• [WORK ORDER]:
Quote every line below, from the one containing "Microsites have localgov_blogs" down to the one containing "- Blog overview and how to - @todo", including both of those lines.

• [MATERIAL FOR THIS EXERCISE]:

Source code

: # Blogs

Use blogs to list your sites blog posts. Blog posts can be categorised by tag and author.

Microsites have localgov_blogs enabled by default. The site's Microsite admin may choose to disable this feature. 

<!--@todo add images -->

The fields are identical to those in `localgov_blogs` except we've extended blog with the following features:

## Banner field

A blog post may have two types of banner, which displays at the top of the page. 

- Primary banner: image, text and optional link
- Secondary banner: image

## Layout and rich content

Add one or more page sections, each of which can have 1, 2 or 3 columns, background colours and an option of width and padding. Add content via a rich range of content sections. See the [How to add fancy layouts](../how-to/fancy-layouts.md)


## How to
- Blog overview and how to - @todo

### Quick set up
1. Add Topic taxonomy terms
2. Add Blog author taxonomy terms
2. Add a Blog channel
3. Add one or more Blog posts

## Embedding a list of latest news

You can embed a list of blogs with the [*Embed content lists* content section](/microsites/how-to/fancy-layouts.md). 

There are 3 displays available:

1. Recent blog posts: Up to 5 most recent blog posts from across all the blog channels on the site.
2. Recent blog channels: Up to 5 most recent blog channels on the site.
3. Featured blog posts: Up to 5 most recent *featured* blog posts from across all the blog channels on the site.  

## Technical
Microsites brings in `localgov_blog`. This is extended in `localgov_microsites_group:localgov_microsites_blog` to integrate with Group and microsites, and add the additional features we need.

---

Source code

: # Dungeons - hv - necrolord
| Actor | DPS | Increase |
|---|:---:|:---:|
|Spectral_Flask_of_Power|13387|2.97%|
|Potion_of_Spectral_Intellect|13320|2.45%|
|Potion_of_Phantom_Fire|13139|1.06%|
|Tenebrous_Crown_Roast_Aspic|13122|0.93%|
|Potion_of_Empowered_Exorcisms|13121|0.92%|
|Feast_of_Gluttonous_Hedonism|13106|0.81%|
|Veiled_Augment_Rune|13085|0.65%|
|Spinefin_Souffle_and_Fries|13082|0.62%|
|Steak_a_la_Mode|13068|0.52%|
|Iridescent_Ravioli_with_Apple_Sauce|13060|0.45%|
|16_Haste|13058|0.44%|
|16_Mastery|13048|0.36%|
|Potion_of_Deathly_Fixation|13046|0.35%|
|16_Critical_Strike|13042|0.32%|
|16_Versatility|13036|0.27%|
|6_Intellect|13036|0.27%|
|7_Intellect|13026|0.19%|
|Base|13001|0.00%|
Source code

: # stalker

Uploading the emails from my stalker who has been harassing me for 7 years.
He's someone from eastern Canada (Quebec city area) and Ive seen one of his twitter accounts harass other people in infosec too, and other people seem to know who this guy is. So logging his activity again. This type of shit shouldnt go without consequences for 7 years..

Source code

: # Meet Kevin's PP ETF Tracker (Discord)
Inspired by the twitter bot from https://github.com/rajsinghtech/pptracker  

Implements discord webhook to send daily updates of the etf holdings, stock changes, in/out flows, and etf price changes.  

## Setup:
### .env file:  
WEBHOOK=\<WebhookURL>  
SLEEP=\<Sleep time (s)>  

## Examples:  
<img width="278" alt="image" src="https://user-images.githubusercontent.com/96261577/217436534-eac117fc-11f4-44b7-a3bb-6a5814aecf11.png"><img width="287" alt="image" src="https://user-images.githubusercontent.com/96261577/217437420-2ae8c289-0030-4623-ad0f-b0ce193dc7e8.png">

• [TASK ANSWER]:
Microsites have localgov_blogs enabled by default. The site's Microsite admin may choose to disable this feature. 

<!--@todo add images -->

The fields are identical to those in `localgov_blogs` except we've extended blog with the following features:

## Banner field

A blog post may have two types of banner, which displays at the top of the page. 

- Primary banner: image, text and optional link
- Secondary banner: image

## Layout and rich content

Add one or more page sections, each of which can have 1, 2 or 3 columns, background colours and an option of width and padding. Add content via a rich range of content sections. See the [How to add fancy layouts](../how-to/fancy-layouts.md)


## How to
- Blog overview and how to - @todo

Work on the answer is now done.